§ **DATASET**
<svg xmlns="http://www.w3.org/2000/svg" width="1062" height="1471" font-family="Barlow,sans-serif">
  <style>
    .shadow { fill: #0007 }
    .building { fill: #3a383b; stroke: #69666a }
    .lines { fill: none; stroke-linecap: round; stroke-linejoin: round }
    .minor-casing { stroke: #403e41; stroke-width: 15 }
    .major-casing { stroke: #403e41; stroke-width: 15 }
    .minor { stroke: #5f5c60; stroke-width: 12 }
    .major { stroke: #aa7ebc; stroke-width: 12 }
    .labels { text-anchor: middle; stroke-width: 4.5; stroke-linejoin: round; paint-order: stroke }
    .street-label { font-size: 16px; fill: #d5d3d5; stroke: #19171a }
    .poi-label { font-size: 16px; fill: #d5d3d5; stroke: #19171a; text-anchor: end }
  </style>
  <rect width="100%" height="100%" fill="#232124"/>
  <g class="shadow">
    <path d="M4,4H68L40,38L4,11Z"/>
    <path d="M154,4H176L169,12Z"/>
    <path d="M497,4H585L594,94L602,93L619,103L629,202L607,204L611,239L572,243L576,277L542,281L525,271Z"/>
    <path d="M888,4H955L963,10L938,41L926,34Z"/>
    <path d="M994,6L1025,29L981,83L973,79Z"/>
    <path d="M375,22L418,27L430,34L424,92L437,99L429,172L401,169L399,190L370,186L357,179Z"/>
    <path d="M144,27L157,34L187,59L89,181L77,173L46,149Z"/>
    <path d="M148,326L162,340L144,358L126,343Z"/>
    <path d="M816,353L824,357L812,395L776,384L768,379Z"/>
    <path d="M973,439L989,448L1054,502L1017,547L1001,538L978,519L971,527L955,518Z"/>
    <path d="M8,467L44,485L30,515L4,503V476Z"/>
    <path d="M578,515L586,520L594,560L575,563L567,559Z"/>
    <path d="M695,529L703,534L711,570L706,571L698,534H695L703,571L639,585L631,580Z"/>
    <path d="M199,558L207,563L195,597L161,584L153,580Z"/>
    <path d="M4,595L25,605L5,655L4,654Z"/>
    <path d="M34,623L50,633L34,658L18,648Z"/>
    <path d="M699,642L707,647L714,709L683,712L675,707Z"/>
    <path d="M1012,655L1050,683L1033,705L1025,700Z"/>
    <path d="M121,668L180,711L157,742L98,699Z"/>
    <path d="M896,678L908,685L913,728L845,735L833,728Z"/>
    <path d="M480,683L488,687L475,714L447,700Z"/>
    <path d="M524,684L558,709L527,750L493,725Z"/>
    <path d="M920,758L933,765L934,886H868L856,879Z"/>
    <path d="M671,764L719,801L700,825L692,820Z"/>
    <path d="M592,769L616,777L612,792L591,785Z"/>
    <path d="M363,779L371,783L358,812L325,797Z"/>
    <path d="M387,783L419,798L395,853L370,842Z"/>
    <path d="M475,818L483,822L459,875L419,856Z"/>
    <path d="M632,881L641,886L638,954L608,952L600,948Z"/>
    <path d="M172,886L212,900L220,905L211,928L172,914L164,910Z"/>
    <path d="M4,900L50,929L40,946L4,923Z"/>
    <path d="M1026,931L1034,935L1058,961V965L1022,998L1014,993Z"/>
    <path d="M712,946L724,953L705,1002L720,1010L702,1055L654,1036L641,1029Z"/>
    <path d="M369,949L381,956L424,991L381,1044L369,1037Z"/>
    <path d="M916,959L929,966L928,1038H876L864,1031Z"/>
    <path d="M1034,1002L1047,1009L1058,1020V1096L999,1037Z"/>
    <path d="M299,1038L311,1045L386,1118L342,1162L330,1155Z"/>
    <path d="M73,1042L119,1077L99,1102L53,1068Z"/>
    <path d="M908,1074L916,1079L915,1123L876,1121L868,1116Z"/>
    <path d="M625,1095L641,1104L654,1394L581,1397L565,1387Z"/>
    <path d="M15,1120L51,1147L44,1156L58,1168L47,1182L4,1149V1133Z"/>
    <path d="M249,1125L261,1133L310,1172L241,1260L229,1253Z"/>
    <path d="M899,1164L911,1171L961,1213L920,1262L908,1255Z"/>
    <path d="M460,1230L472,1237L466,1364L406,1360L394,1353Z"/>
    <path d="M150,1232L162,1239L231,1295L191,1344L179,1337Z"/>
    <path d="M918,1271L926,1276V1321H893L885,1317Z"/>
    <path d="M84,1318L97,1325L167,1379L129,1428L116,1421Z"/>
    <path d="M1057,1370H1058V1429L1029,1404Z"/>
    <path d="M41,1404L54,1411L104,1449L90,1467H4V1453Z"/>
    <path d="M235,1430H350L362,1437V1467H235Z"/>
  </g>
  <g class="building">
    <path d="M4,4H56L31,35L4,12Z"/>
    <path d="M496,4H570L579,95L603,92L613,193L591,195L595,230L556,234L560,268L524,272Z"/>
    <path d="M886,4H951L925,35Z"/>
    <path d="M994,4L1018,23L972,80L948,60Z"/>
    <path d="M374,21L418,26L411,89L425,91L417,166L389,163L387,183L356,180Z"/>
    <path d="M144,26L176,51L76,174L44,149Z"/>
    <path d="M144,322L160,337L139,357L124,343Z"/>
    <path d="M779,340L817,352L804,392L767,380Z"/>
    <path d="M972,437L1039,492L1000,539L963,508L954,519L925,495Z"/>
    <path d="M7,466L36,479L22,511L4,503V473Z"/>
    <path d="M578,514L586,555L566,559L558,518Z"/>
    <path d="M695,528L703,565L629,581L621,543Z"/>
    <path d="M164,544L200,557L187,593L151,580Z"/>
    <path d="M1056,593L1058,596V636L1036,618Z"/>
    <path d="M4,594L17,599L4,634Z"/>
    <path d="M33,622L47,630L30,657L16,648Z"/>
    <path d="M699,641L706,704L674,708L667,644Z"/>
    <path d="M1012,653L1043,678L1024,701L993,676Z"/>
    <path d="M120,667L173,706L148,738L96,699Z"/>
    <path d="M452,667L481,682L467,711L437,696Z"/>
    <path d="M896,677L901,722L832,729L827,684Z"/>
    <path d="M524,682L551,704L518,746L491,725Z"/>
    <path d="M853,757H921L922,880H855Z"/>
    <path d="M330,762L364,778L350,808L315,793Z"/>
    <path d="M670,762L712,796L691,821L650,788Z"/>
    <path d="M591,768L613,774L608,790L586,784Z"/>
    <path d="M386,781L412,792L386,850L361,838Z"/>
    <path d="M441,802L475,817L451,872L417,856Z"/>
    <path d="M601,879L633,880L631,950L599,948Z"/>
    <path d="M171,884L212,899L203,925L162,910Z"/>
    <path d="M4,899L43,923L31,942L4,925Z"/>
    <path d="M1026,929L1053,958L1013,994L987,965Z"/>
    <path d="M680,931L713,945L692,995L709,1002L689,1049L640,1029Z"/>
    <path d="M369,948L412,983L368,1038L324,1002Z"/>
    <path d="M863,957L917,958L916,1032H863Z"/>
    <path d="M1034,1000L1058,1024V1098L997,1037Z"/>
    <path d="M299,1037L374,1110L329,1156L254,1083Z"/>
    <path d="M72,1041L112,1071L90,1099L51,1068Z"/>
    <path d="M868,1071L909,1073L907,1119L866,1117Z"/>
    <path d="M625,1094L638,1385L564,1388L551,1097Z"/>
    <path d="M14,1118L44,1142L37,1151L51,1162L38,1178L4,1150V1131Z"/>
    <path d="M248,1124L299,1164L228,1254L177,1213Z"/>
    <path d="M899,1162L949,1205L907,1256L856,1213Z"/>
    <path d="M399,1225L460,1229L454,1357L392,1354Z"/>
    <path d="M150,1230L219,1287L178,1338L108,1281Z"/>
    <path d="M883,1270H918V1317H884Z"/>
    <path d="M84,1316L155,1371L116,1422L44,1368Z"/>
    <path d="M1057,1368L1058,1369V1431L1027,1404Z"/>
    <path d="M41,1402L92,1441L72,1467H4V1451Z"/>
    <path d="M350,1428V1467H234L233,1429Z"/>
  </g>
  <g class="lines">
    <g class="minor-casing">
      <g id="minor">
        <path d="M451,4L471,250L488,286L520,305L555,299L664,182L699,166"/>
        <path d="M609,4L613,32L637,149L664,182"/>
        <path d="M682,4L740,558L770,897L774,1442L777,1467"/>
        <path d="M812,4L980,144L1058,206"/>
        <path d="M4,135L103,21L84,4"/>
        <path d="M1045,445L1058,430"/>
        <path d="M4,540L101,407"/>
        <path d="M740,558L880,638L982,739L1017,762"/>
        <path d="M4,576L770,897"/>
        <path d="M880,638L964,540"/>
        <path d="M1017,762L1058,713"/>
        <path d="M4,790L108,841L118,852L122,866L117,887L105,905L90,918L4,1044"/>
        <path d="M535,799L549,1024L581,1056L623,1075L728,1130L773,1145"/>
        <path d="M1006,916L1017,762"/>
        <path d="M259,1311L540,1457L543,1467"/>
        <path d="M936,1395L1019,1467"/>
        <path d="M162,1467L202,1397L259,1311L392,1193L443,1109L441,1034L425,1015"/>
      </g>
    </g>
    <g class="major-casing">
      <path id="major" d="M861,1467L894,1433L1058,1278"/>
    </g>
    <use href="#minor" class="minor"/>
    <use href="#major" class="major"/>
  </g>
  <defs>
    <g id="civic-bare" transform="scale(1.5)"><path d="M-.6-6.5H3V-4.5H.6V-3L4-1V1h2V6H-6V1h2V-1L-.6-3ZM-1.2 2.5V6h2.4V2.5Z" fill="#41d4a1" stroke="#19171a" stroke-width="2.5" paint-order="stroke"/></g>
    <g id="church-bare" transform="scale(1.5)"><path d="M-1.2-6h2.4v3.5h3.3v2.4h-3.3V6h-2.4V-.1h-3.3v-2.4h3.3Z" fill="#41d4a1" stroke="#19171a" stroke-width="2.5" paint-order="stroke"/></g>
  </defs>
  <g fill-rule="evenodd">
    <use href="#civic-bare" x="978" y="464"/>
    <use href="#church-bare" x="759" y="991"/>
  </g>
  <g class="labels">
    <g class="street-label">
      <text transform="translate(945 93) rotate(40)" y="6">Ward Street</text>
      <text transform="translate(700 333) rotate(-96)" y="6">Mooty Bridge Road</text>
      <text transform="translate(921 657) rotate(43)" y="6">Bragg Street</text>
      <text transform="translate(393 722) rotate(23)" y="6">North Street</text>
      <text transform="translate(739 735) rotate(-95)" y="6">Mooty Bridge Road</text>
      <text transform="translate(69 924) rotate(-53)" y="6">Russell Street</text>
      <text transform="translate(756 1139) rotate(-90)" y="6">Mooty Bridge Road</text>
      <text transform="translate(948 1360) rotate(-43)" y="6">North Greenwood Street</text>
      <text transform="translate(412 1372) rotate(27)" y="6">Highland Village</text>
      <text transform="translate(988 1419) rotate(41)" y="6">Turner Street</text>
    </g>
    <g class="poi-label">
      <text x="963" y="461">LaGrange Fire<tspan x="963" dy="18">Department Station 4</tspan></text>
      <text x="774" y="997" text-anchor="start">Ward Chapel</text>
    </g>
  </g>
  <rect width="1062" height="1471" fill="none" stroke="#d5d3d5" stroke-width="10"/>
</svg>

§ **TASK INSTRUCTIONS**
Search the records line by line for the word "lines" and copy every line where it appears.

§ **EXERCISE RESULT**
    .lines { fill: none; stroke-linecap: round; stroke-linejoin: round }
  <g class="lines">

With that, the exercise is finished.